REQUIREMENT A:
In the AISBench configuration text, answer:
(i) What is the default value of --mode?
(ii) Which --mode values make the Performance Evaluation Parameters take effect?
(iii) What example is given for --datasets?
REQUIREMENT B: Switch "bounding box" to "enclosing box" in the entries from the data source and write them out again with everything else unchanged. Leave the pictures out of your answer.

DOCUMENT PASSAGE:
═══
User Configuration Parameters

AISBench Benchmark supports customizing the inference mode and evaluation process through two methods: Command Line Interface (CLI) Parameters and Configuration Constant File.

Command Line Parameters

The basic calling format for command line parameters [OPTIONS] is as follows:

ais_bench [OPTIONS]

Parameter Description

Based on the execution scenario, command line parameters are divided into three categories:

  • Common Parameters

  • Accuracy Evaluation Parameters (effective only when --mode is set to all, infer, eval, or viz)

  • Performance Evaluation Parameters (effective only when --mode is set to perf or perf_viz)

Accuracy Evaluation Parameters take effect only when the --mode parameter is specified as "all", "infer", "eval", "viz". Performance Evaluation Parameters take effect only when the --mode parameter is specified as "perf", "perf_viz". Common Parameters are not restricted by the task execution mode and can be specified in all modes.

### Common Parameters

Applicable to all modes and can be used in combination with accuracy or performance parameters.

Parameter

Description

Example

--models

Specifies the name of the model inference backend task (corresponding to a pre-implemented default model configuration file under the path ais_bench/benchmark/configs/models). Multiple task names are supported. For details, refer to 📚 Supported Models

--models vllm_api_general

--datasets

Specifies the name of the dataset task (corresponding to a pre-implemented default dataset configuration file under the path ais_bench/benchmark/configs/datasets). Multiple dataset names are supported. For details, refer to 📚 Supported Dataset Types

--datasets gsm8k_gen

--summarizer

Specifies the name of the result summary task (corresponding to a pre-implemented default configuration file under the path ais_bench/benchmark/configs/summarizers). For details, refer to 📚 Supported Result Summary Tasks

--summarizer medium

--mode or -m

Running mode, optional values: all, infer, eval, viz, perf, perf_viz; default value is all.
═══
(Records from a data source)
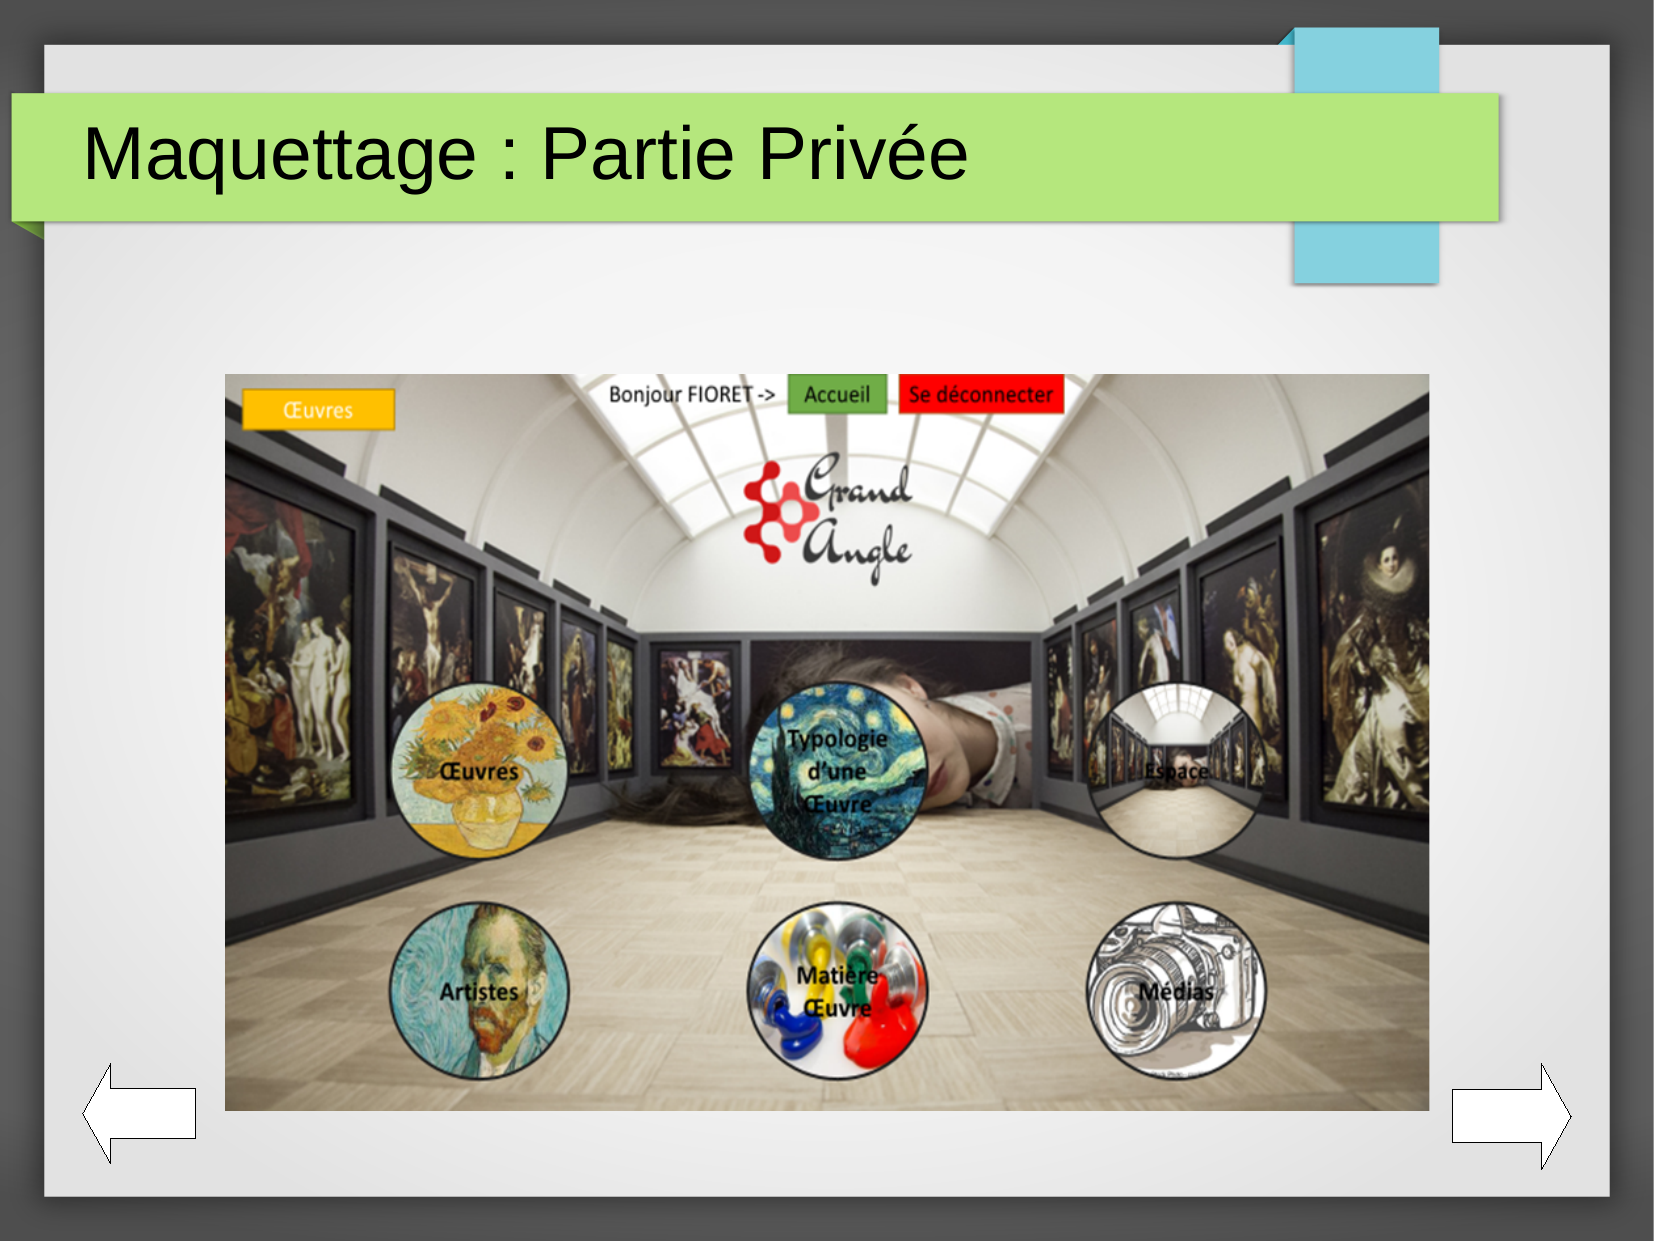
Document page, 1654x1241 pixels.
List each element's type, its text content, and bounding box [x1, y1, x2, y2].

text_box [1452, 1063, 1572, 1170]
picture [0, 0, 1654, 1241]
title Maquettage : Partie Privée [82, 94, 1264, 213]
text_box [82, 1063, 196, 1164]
═══
TASK RESULT A:
(i) all
(ii) perf and perf_viz
(iii) --datasets gsm8k_gen

TASK RESULT B:
Document page, 1654x1241 pixels.
List each element's type, its text content, and enclosing box [x1, y1, x2, y2].

text_box [1452, 1063, 1572, 1170]
picture [0, 0, 1654, 1241]
title Maquettage : Partie Privée [82, 94, 1264, 213]
text_box [82, 1063, 196, 1164]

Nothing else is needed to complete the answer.